In 1982, the Japanese publisher Maki Kaji was flicking through an American puzzle magazine when he came across a puzzle called Number Place. He spoke no English and it was the only puzzle in the magazine that he understood. He thought it would go down well with the readers of his own puzzle magazine, Nikoli (named after one of the runners in the 1980 Epsom derby – Kaji liked nothing better than a flutter on the horses).
He renamed it sudoku – an abbreviation of a Japanese punning phrase: 'Numbers should be single, unmarried.' He also tweaked the presentation, making the given digits in the grid appear in a symmetrical pattern, like the patterns in crossword grids. He created his first sudoku for Nikoli in 1984, and it became a regular feature. But it was never the most popular puzzle in the magazine.

MATERIAL SHOWN:
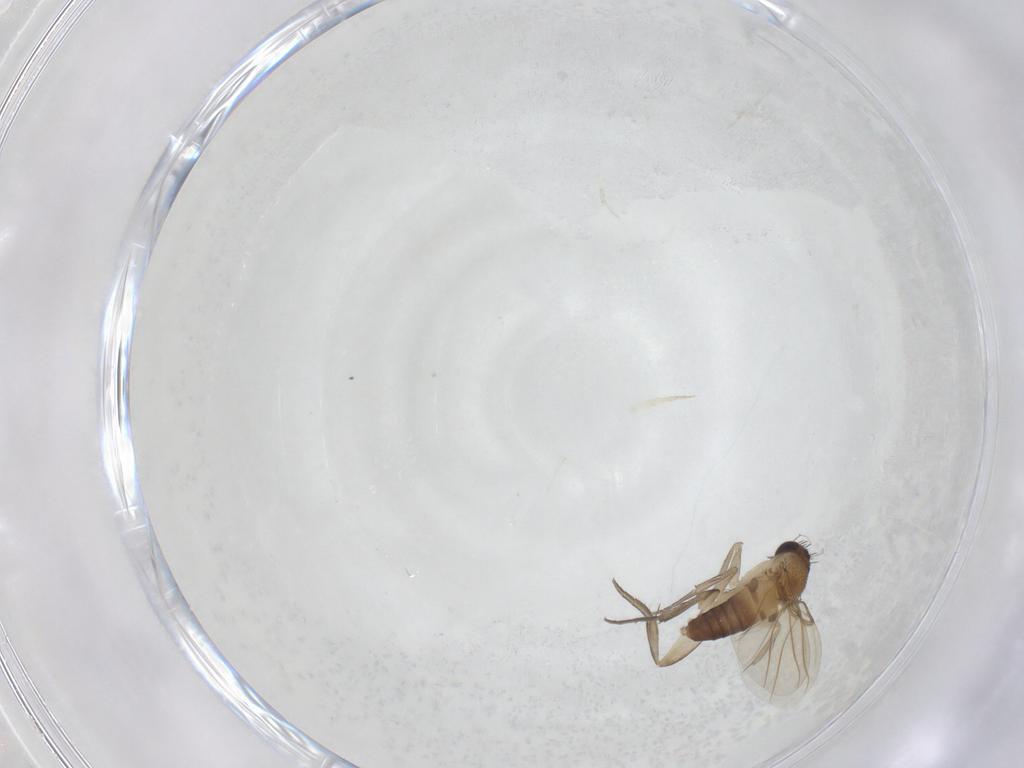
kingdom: Animalia
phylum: Arthropoda
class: Insecta
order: Diptera
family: Phoridae
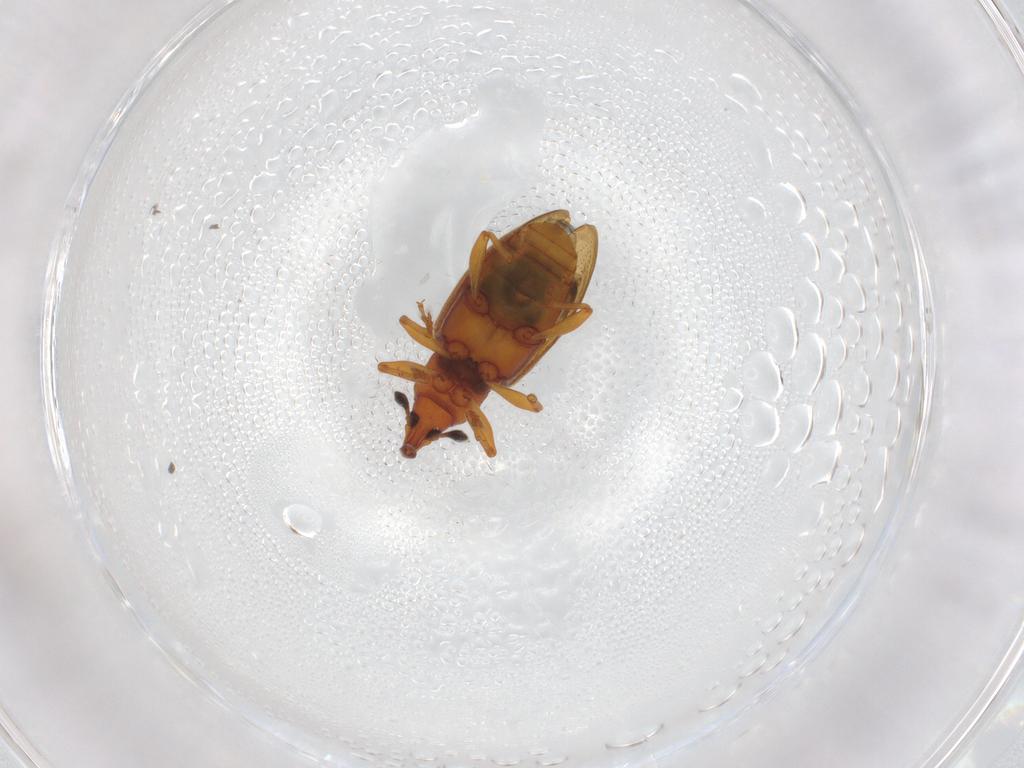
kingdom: Animalia
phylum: Arthropoda
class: Insecta
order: Coleoptera
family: Curculionidae
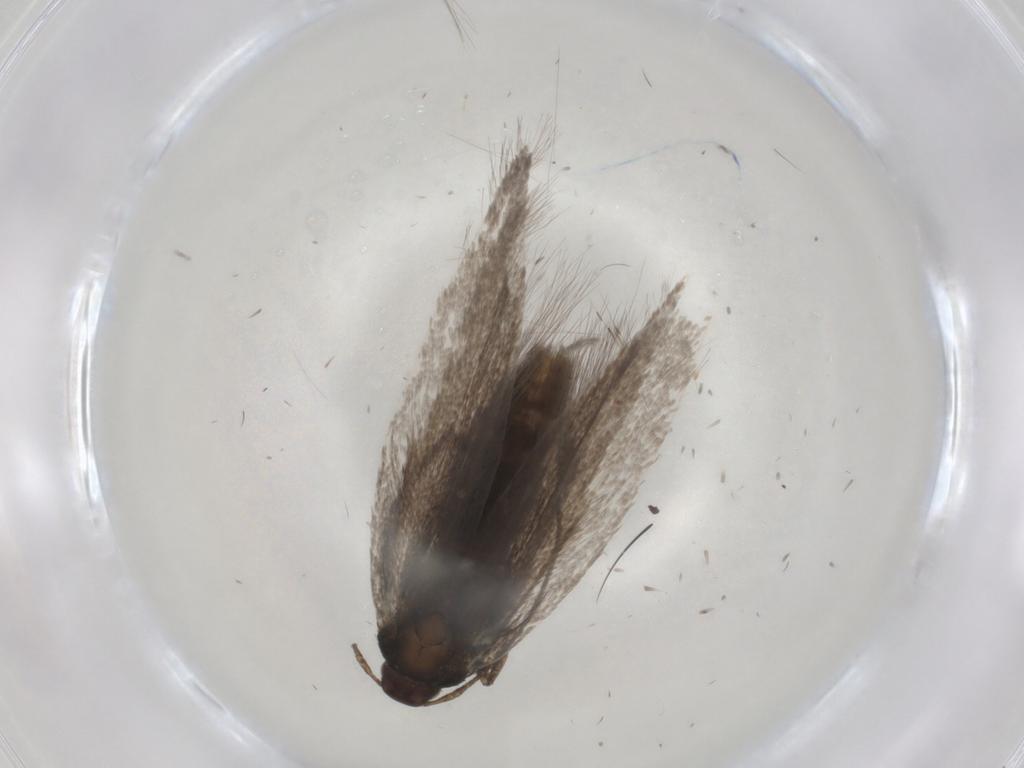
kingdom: Animalia
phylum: Arthropoda
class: Insecta
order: Lepidoptera
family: Gelechiidae
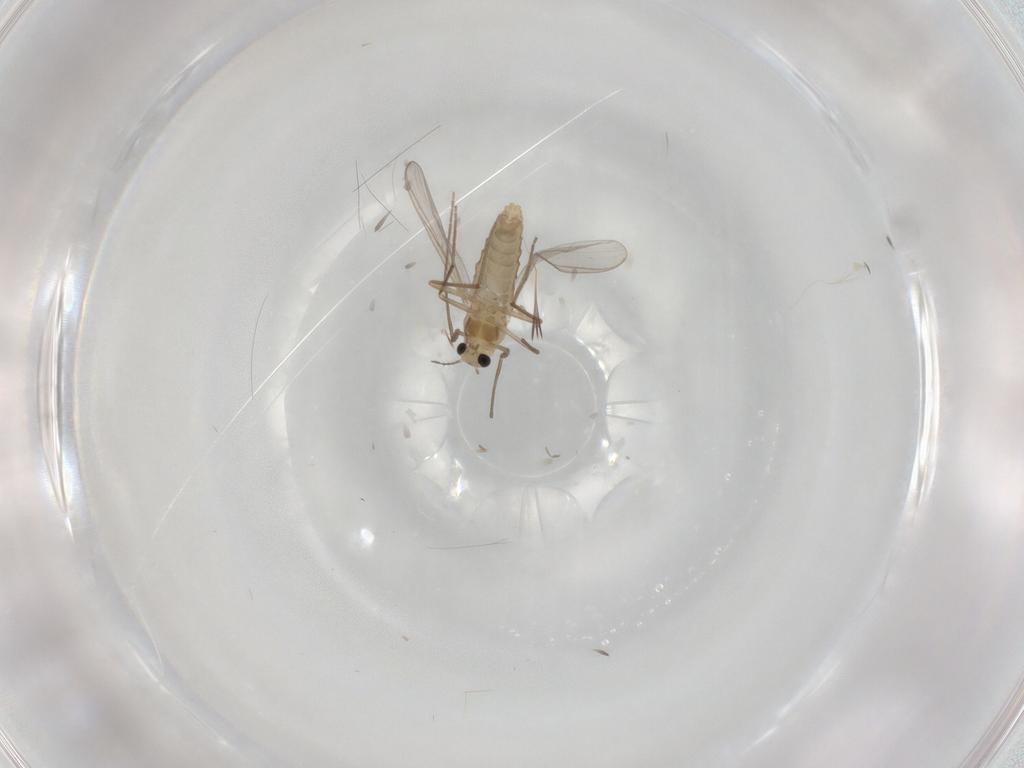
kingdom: Animalia
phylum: Arthropoda
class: Insecta
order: Diptera
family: Chironomidae
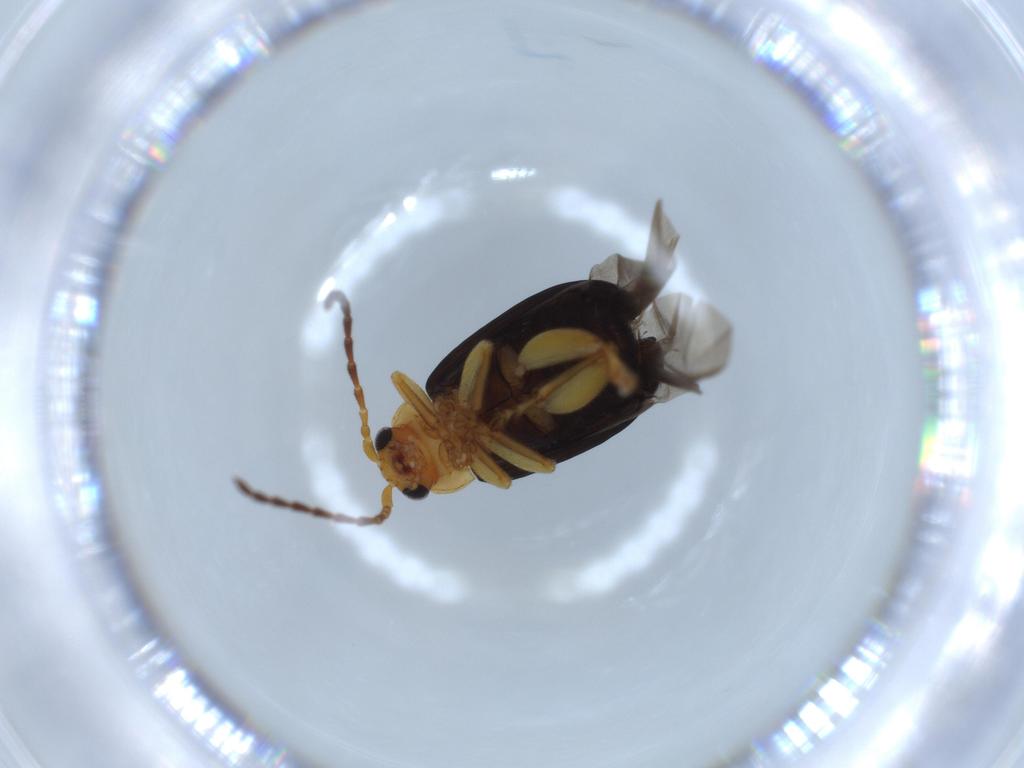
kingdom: Animalia
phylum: Arthropoda
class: Insecta
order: Coleoptera
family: Chrysomelidae
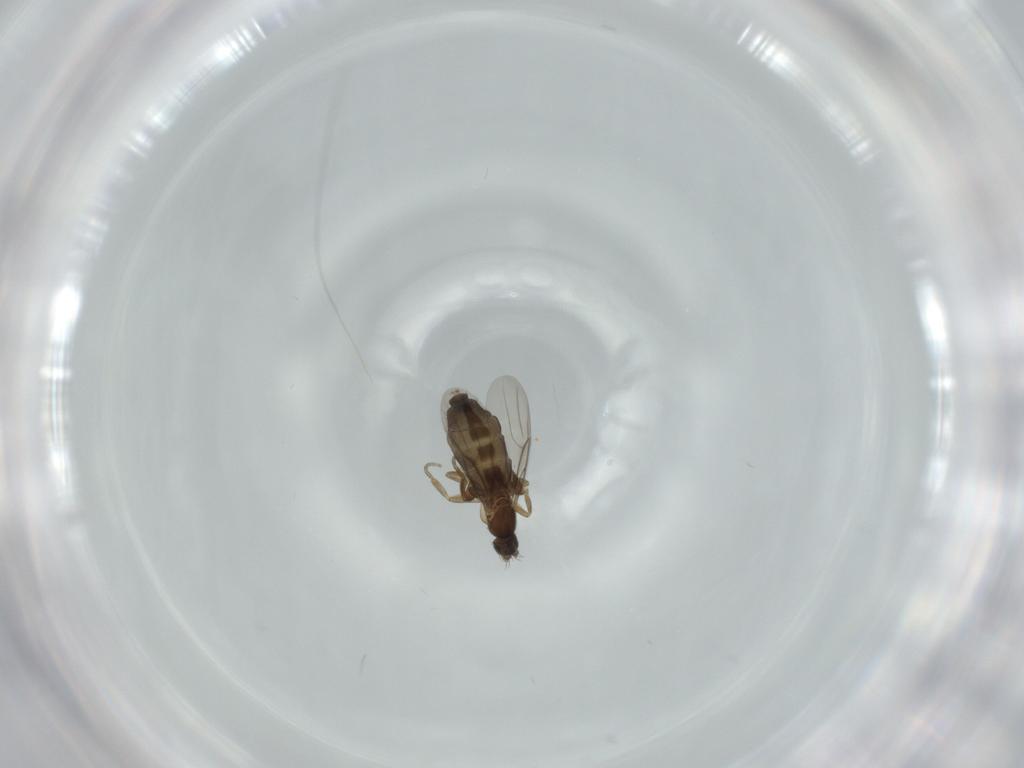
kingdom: Animalia
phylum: Arthropoda
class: Insecta
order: Diptera
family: Phoridae
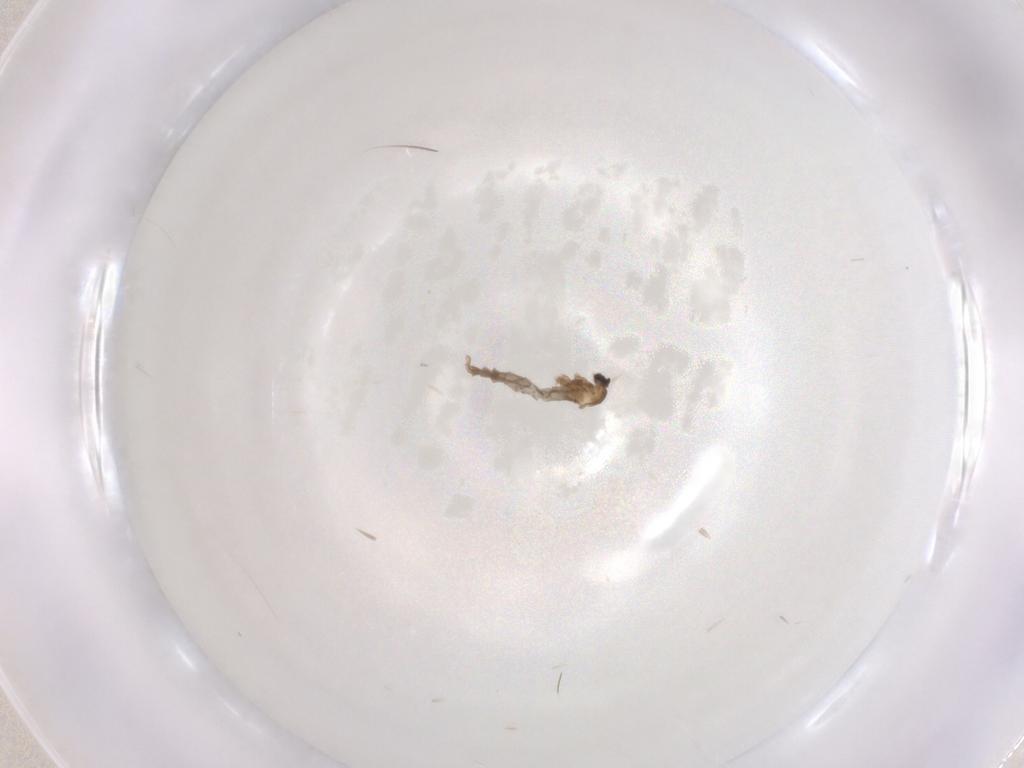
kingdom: Animalia
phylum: Arthropoda
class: Insecta
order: Diptera
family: Cecidomyiidae
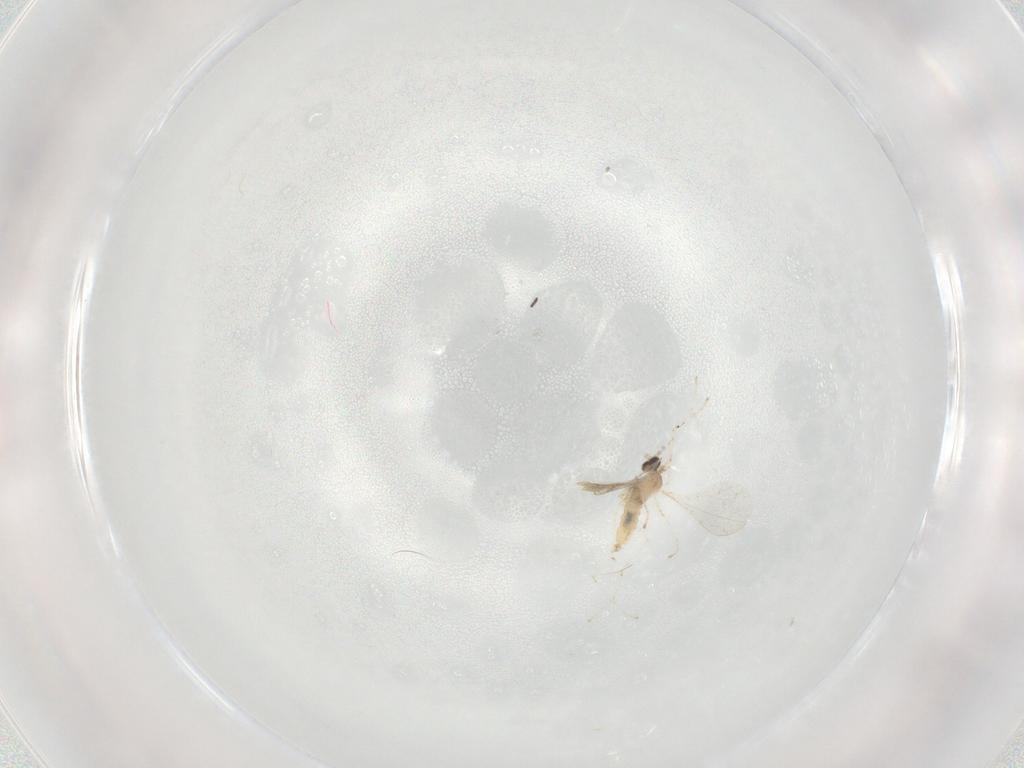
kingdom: Animalia
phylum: Arthropoda
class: Insecta
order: Diptera
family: Cecidomyiidae
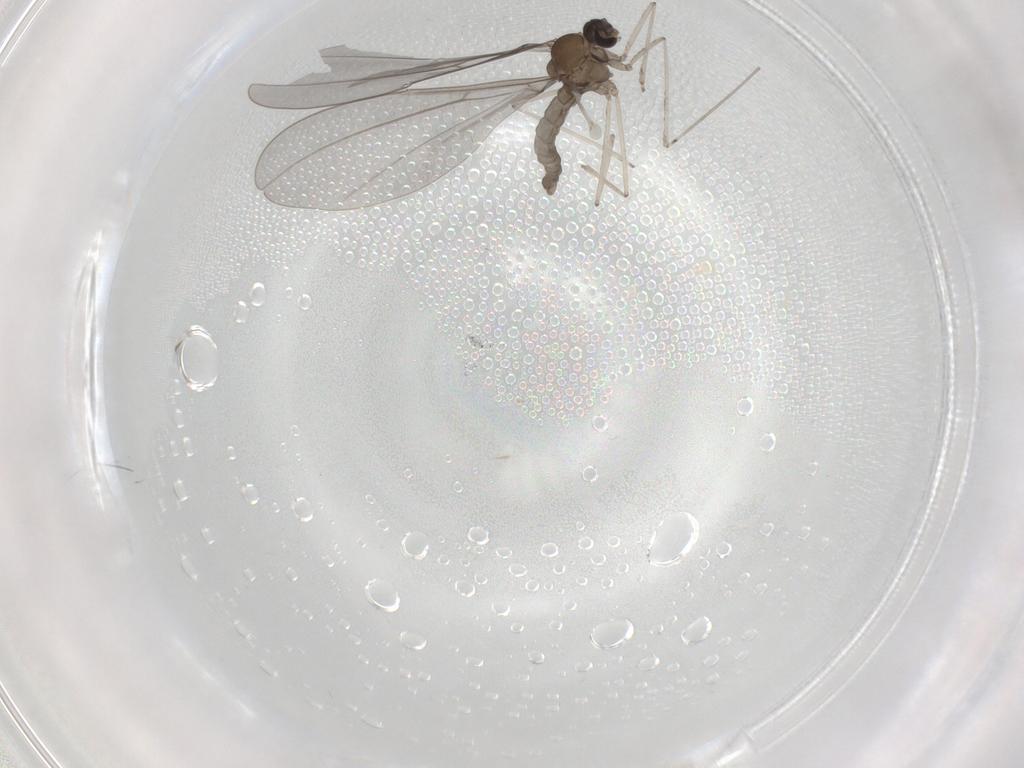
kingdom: Animalia
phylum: Arthropoda
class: Insecta
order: Diptera
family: Cecidomyiidae
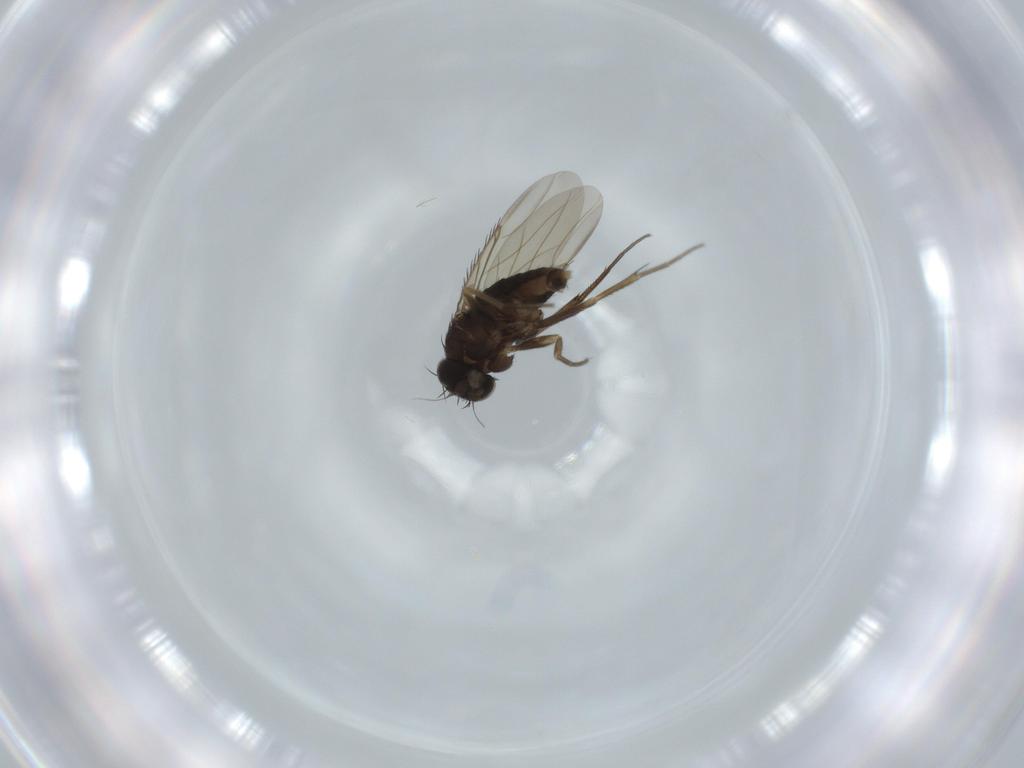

CHALLENGES:
- A) Using the passage on the origins of sudoku, explain why Maki Kaji picked out Number Place from the American puzzle magazine in one to three sentences.
- B) Pick up the passage on the origins of sudoku after its final sentence and carry it forward.

RESULTS OF THE EXERCISE:
- A) Kaji spoke no English, and Number Place was the only puzzle in the magazine that he understood. He thought it would go down well with the readers of his own puzzle magazine, Nikoli.

- B)
Sudoku attracted barely any interest beyond Nikoli's niche Japanese readership until 1997, when Wayne Gould, a New Zealander on holiday in Tokyo, discovered it in a bookstore. Gould designed a program that generated examples, and in 2004 he sold the idea to The Times in London. The Times began publishing a regular sudoku, and within weeks almost every newspaper in the UK had followed suit. The fad spread rapidly to other countries, and by the end of the decade Maki estimated that the number of regular sudoku players exceeded 100 million people.
Gould could not satisfy the global demand for the puzzle, and many newspapers and publishers came to Maki for his vast archive of examples. Maki sold sudoku in dozens of countries, and became the international figurehead for the craze. He even changed the job description on his business card to 'Godfather of Sudoku'.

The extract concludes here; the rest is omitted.